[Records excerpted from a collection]

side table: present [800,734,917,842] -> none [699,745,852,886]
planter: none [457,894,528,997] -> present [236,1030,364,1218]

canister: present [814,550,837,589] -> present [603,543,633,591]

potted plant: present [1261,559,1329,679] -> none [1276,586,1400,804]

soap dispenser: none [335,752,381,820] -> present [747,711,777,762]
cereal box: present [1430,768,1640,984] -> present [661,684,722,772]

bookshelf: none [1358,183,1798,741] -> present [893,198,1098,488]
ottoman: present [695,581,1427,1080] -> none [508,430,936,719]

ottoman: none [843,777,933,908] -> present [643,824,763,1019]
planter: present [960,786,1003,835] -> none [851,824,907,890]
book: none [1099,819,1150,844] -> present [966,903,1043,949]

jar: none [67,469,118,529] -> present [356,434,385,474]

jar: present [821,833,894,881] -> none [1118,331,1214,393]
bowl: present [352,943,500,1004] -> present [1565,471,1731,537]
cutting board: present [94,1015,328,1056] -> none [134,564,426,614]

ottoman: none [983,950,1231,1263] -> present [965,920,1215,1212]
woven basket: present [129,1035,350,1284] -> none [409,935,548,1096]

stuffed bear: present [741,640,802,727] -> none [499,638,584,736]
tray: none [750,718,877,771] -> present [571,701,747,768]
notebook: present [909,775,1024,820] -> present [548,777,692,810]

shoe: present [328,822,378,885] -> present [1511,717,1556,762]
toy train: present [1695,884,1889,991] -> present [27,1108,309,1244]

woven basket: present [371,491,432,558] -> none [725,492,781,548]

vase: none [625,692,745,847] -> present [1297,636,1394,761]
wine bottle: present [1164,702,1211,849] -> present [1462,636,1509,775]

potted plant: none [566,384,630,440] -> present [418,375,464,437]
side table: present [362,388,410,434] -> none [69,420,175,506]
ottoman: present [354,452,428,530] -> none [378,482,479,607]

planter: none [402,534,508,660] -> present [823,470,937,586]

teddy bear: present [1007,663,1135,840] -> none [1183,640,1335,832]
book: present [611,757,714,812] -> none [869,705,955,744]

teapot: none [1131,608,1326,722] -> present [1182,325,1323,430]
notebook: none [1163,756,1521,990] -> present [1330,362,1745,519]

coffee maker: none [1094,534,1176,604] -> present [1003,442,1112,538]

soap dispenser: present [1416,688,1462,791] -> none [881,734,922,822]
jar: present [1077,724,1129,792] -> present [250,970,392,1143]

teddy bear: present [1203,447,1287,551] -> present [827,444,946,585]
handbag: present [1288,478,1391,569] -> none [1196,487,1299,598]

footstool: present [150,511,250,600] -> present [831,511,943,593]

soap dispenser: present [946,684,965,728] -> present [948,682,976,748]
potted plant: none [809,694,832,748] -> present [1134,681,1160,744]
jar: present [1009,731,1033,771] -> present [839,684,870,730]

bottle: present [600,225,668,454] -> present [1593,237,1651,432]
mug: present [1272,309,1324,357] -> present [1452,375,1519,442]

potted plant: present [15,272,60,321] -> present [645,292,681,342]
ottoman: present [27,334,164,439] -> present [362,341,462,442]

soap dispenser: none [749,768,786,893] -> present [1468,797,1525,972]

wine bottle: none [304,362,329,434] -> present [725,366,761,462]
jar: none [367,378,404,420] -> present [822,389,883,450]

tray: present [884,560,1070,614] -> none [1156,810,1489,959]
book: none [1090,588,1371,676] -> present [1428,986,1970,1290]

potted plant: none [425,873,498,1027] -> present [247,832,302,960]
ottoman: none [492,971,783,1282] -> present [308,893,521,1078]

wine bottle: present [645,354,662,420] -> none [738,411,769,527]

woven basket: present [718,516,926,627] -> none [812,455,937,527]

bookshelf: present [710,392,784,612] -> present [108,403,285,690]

◆ PROBLEM:
Look above for the line with "bookshelf: none [1358,183,1798,741]" and the line with "planter: present [960,786,1003,835]". Write out those two lines and all the lines between them, exactly, and no others.

◆ TASK RESULT:
bookshelf: none [1358,183,1798,741] -> present [893,198,1098,488]
ottoman: present [695,581,1427,1080] -> none [508,430,936,719]

ottoman: none [843,777,933,908] -> present [643,824,763,1019]
planter: present [960,786,1003,835] -> none [851,824,907,890]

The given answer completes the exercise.